**RECORDED DATA:**
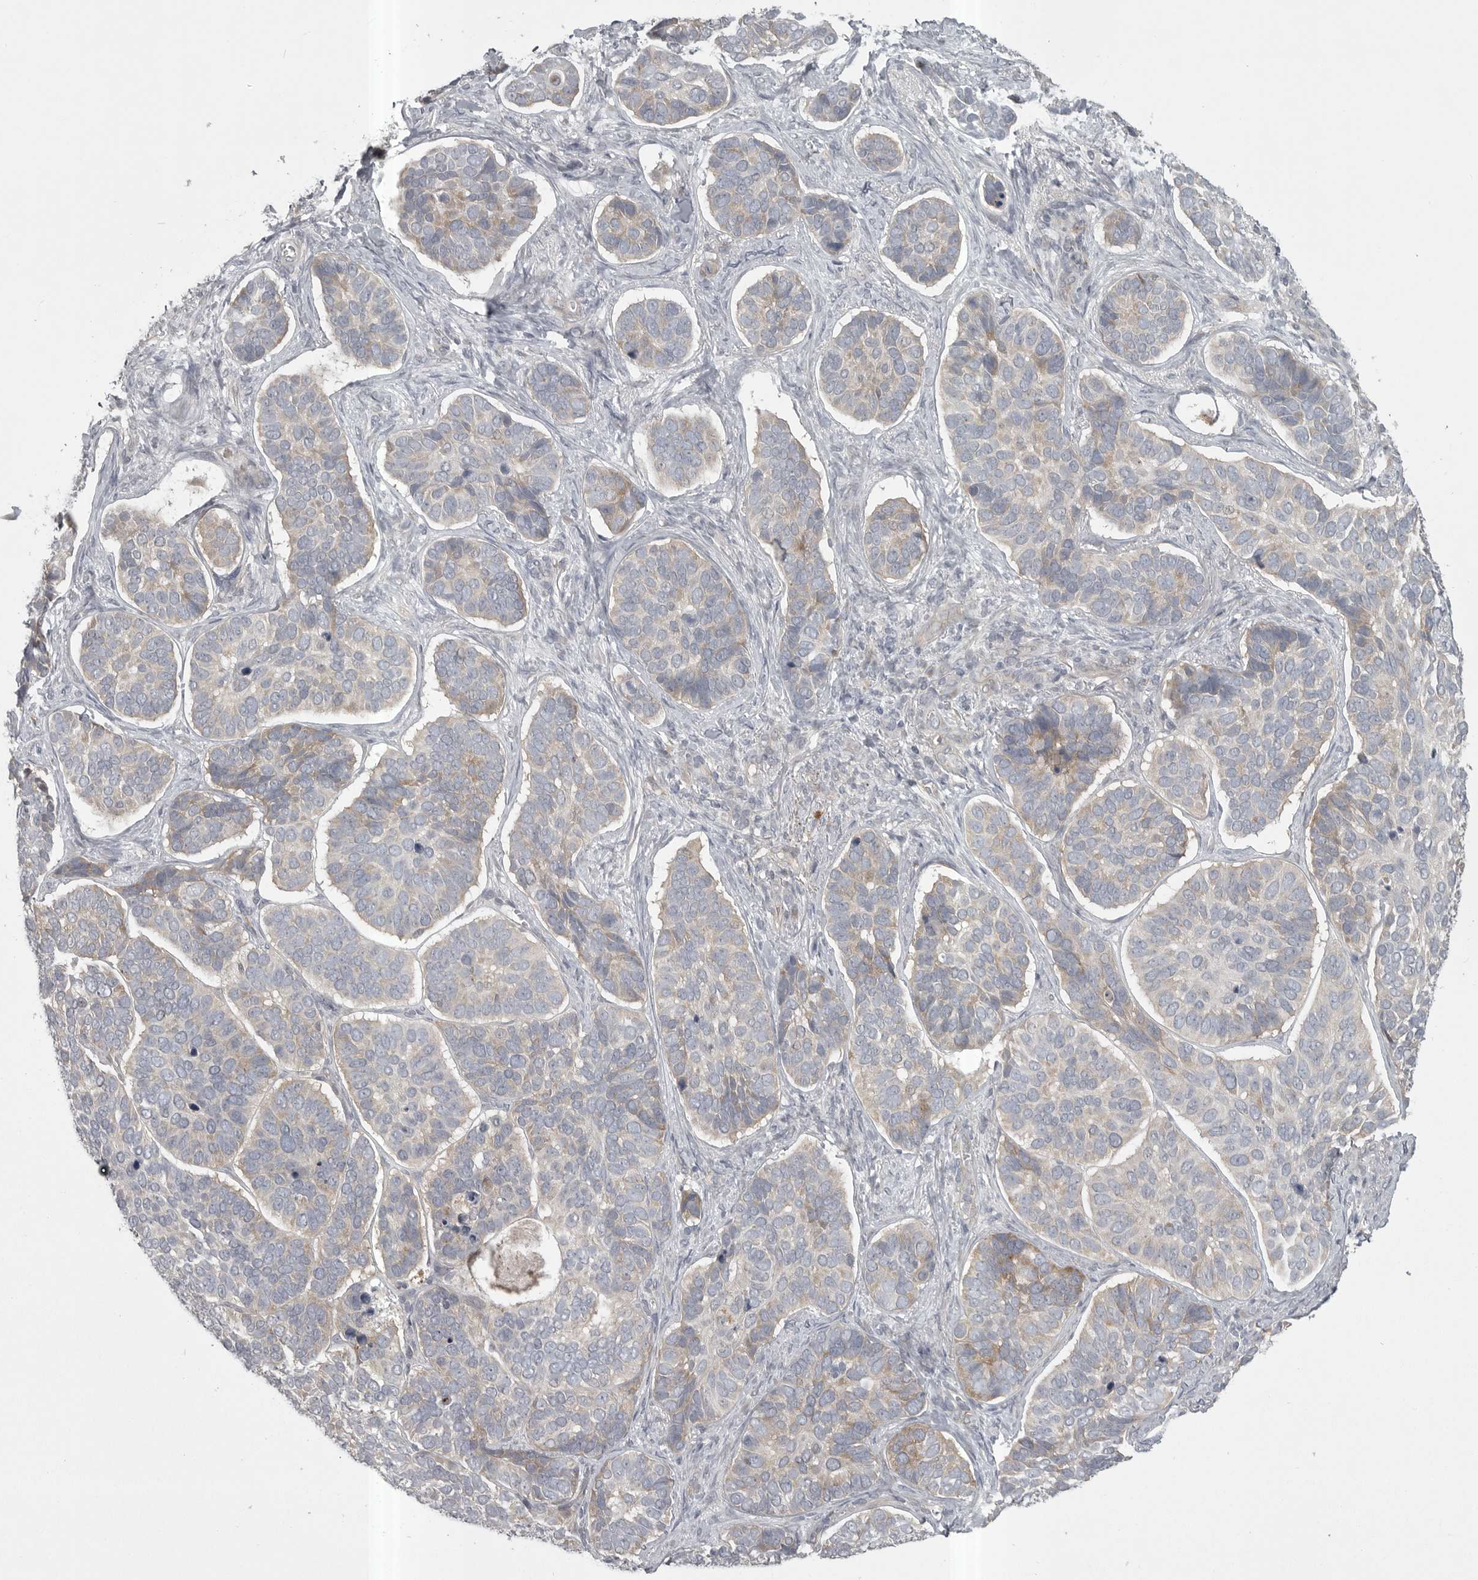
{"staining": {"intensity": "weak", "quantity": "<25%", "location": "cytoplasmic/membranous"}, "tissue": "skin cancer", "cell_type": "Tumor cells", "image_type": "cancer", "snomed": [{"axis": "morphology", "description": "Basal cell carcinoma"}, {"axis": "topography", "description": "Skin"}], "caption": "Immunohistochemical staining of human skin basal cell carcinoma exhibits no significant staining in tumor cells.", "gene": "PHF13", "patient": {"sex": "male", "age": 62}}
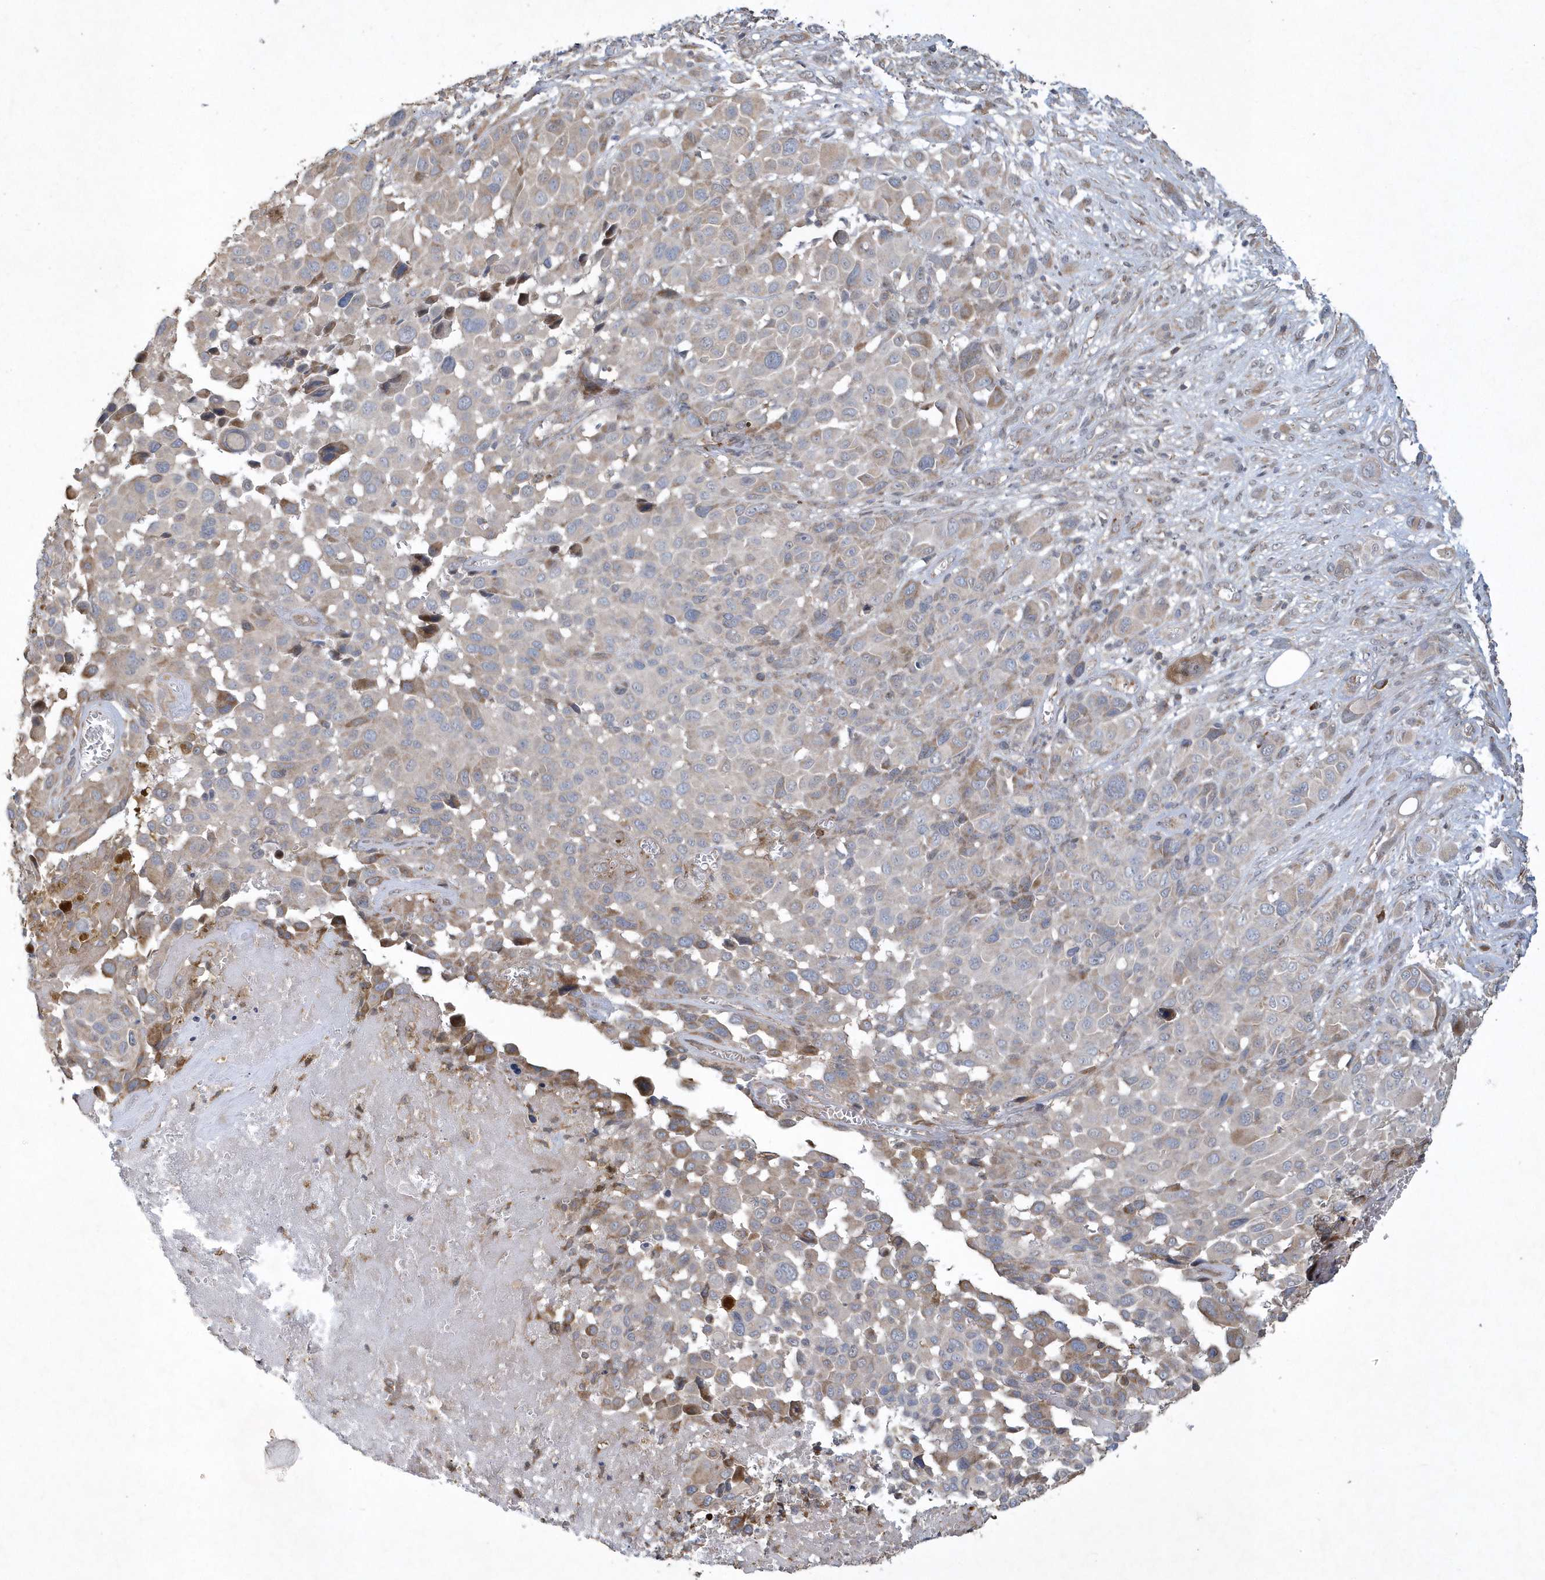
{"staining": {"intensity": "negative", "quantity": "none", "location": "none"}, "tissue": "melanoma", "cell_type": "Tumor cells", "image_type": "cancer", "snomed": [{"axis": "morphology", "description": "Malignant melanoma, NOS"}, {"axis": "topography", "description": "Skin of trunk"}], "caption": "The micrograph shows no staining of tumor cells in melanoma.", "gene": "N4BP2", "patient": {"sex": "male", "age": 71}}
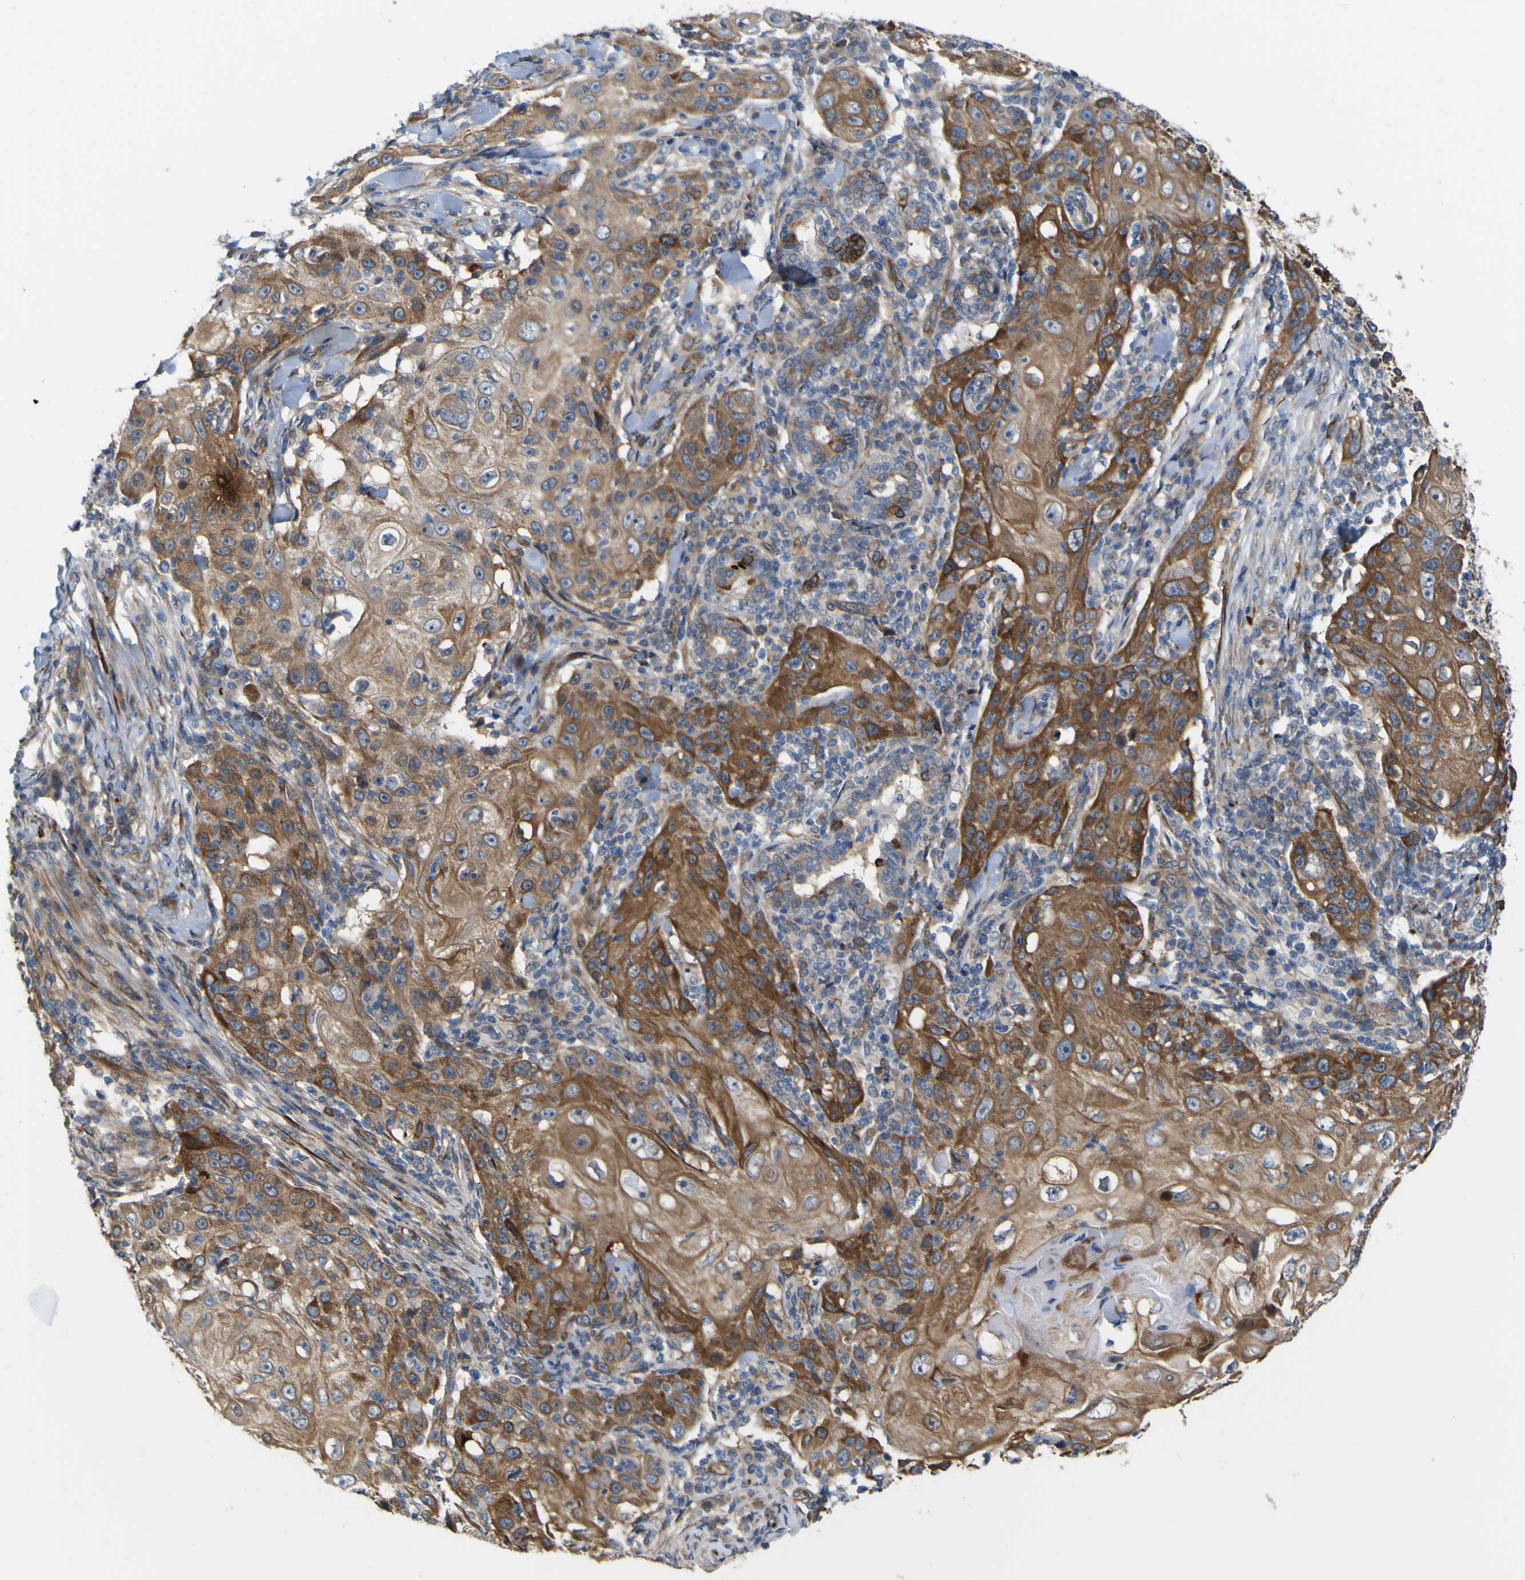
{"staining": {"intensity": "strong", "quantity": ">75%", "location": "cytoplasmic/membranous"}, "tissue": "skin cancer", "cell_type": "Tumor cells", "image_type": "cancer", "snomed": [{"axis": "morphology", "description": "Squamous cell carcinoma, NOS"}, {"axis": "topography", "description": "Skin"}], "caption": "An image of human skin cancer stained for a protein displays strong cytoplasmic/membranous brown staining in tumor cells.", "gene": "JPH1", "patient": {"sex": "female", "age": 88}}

**EXERCISE DESCRIPTION:** Drop the images, then copy the data exactly.

**ANSWER BOX:**
{"staining": {"intensity": "weak", "quantity": "<25%", "location": "cytoplasmic/membranous"}, "tissue": "skin cancer", "cell_type": "Tumor cells", "image_type": "cancer", "snomed": [{"axis": "morphology", "description": "Basal cell carcinoma"}, {"axis": "topography", "description": "Skin"}], "caption": "Immunohistochemical staining of human skin basal cell carcinoma exhibits no significant staining in tumor cells.", "gene": "PHF13", "patient": {"sex": "male", "age": 62}}
{"staining": {"intensity": "negative", "quantity": "none", "location": "none"}, "tissue": "melanoma", "cell_type": "Tumor cells", "image_type": "cancer", "snomed": [{"axis": "morphology", "description": "Malignant melanoma, NOS"}, {"axis": "topography", "description": "Skin of trunk"}], "caption": "The micrograph shows no staining of tumor cells in melanoma.", "gene": "N4BP2", "patient": {"sex": "male", "age": 71}}
{"staining": {"intensity": "strong", "quantity": ">75%", "location": "cytoplasmic/membranous"}, "tissue": "skin cancer", "cell_type": "Tumor cells", "image_type": "cancer", "snomed": [{"axis": "morphology", "description": "Squamous cell carcinoma, NOS"}, {"axis": "topography", "description": "Skin"}], "caption": "An image of human skin cancer stained for a protein displays strong cytoplasmic/membranous brown staining in tumor cells.", "gene": "JPH1", "patient": {"sex": "female", "age": 88}}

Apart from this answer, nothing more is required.